# Instructions to follow:
Reproduce the listing in full. Omit the pictures.

# Information shown:
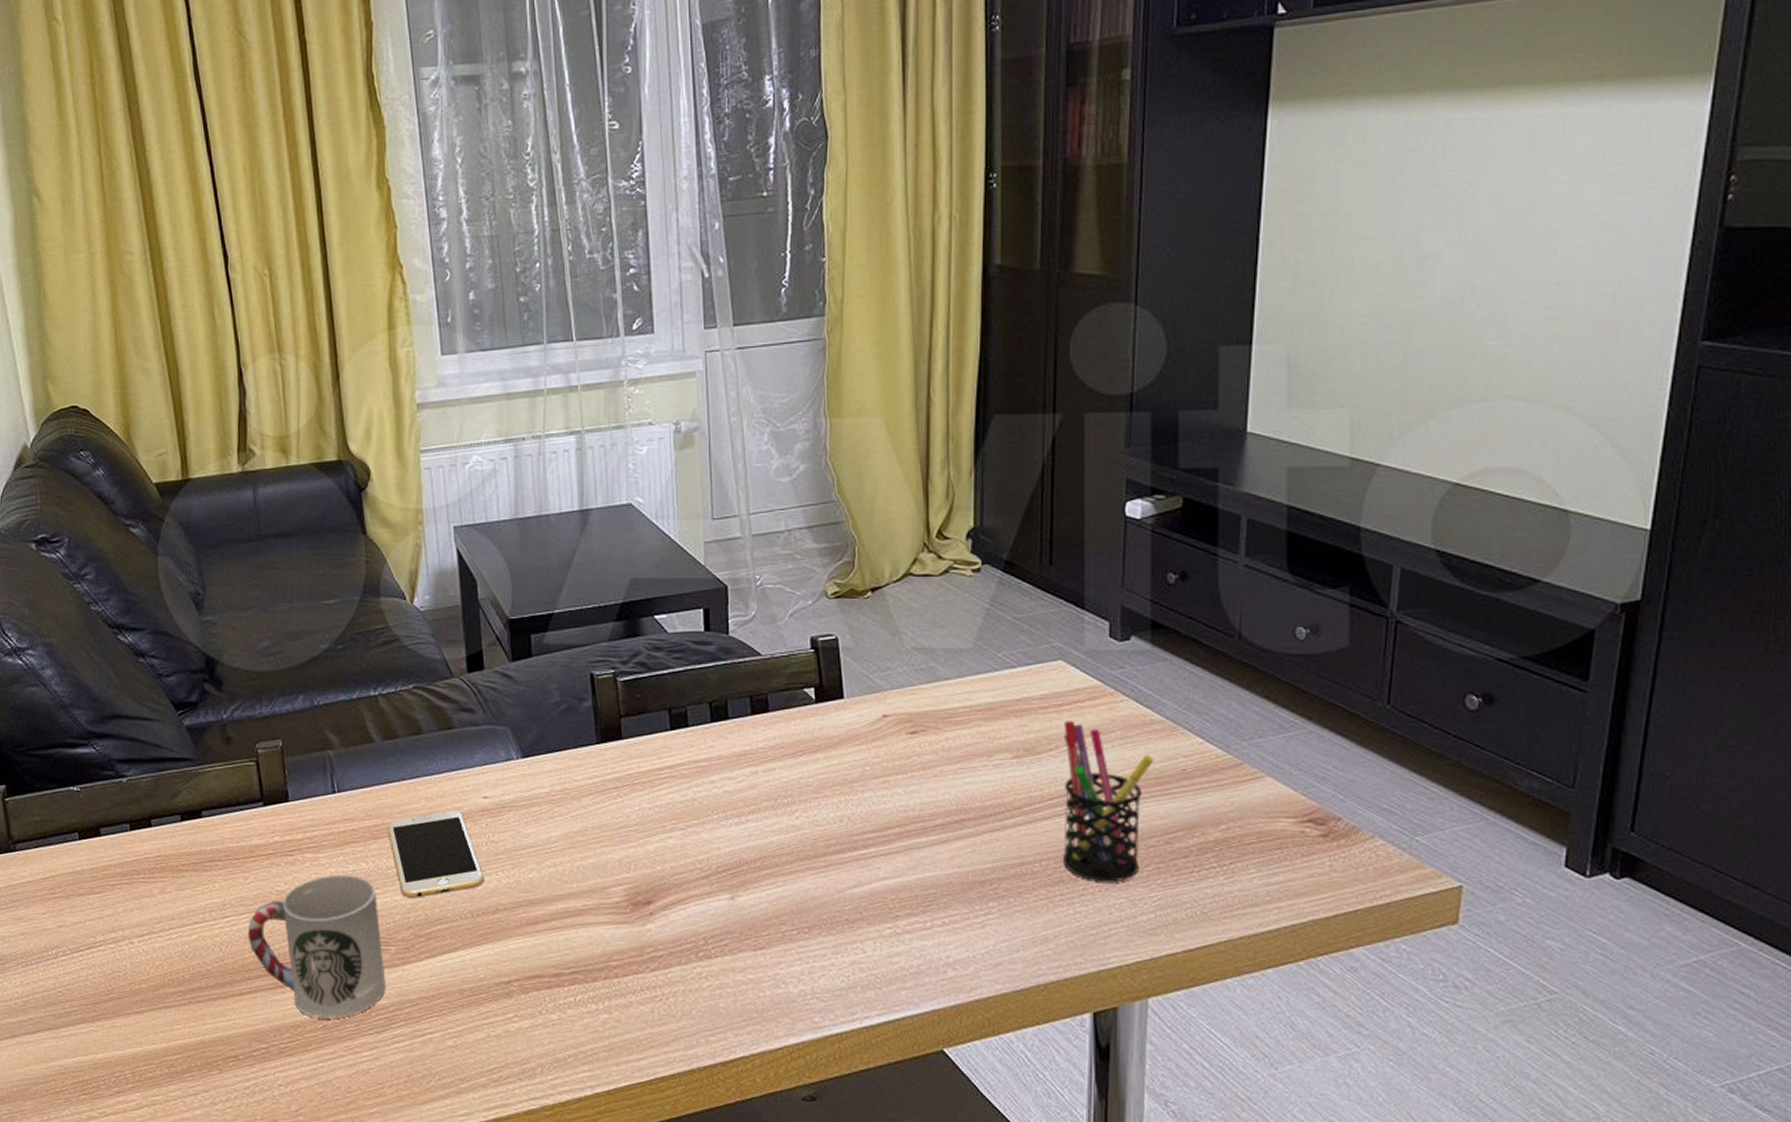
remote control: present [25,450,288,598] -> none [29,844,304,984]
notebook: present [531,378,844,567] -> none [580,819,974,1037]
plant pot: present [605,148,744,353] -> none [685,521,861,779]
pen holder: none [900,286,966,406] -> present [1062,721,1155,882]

# Task output:
remote control: present [25,450,288,598] -> none [29,844,304,984]
notebook: present [531,378,844,567] -> none [580,819,974,1037]
plant pot: present [605,148,744,353] -> none [685,521,861,779]
pen holder: none [900,286,966,406] -> present [1062,721,1155,882]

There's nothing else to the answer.